Once the table is associated to tag , you can query for the tag using search APIs , and it would list all the entities associated to the tag.
For example ,
1. Create a tag named PI with attribute expiry date of type date.
2. Associate the tag PI to the hive_table entity with date value for expiry date.
3.Now you can query for the tag PI with the particular expiry date.
Please let me know if you need some more information on this.
Created 03-06-2018 08:02 AM
@Sharmadha Sainath
Tags creation we have to do manually in UI , Every day i will get the updated metadata, So cannot modify TAGS on everyday , If some attributes are exists , Then i will make job with CURL Command to override on daily basis with updated data ,
Can we create a TAG's in back end ?
Created 03-06-2018 12:50 PM
yes , POST the JSON body attached in the file to
http://localhost:21000/api/atlas/v2/types/typedefs?type=classification
In the tag definition , name is the name of the tag , and attributeDefs is an JSON array of attribute definitions.

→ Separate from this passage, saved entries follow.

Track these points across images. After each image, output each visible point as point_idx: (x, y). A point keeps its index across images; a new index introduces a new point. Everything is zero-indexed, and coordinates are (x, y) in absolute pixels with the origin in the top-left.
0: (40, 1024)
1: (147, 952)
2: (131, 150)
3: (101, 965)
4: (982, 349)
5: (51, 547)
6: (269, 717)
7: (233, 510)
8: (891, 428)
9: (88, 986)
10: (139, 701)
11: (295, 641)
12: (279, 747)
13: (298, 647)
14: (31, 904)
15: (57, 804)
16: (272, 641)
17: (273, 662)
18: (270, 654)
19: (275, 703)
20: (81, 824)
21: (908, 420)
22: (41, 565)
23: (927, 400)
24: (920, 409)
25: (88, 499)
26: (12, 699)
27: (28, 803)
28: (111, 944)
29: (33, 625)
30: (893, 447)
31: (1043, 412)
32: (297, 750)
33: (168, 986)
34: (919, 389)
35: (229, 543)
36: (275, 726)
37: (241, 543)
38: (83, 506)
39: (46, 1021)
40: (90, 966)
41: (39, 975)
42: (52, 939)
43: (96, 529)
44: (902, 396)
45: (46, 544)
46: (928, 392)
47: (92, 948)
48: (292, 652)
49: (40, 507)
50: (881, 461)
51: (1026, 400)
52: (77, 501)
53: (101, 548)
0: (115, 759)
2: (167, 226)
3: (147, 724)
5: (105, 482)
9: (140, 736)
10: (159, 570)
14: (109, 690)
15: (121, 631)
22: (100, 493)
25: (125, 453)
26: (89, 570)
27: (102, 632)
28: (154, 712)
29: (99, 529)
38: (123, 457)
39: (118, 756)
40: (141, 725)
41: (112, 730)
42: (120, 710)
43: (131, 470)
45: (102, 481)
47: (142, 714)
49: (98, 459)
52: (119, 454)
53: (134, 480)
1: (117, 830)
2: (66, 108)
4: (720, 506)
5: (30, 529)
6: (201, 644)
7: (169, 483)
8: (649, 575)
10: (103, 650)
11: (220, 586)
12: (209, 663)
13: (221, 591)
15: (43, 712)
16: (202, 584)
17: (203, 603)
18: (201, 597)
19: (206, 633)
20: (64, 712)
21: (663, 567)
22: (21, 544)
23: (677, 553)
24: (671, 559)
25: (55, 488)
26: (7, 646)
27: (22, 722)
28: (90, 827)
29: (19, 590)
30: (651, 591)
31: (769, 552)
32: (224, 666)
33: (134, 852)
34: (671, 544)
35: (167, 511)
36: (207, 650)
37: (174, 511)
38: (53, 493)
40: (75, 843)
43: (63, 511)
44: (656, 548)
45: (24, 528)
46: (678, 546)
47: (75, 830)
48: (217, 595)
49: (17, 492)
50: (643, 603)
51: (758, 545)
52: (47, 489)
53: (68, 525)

I have added expiry_date attribute of type date in the example.
Once the tag is created , the tag can be associated to the hive_table entity by POSTing the attached tag-association.txt to
http://localhost:21000/api/atlas/v2/entity/bulk/classification
in tag-association.txt , "name" is the name of tag . attribute values can be provided in "attributes". entityGuids is the list of all the GUIDs of entity the tag should be associated to. In this array , you can provide the hive_table GUID.
Created 03-07-2018 08:02 AM
Can u please tell me the easy way to execute JSON script from edge node ?
I tried with below CURL Command ,
curl -vX POST -u admin:admin http://Localhost:2100/api/atlas/v2/types/entitydef/name/hive_table.json -d user/testplace.json --header "Content-Type: application/json"
showing below error :
< HTTP/1.1 100 Continue < HTTP/1.1 500 Internal Server Error < Set-Cookie: ATLASSESSIONID=1m6u83lz9dwylwfy2b702hfj9;Path=/;HttpOnly < Expires: Thu, 01 Jan 1970 00:00:00 GMT < X-Frame-Options: DENY < Content-Type: text/plain < Transfer-Encoding: chunked < Server: Jetty(8.1.19.v20160209) * HTTP error before end of send, stop sending
Please help me to execute json script from edge node ?
Thanks in advance...!!!
Created 03-07-2018 08:35 AM
1. Please use correct port . By default , Atlas in non-SSL environment is configured to use 21000.
2. curl requires "@" for providing files. Example : -d @user/testplace.json
3. To update type , "PUT" (not POST. To create types use POST, to update types use "PUT") the JSON to
http://atlashost:21000/api/atlas/v2/types/typedefs
4. As already mentioned , classification/tag best suits your requirement. Its highly recommended to use tags instead of updating types.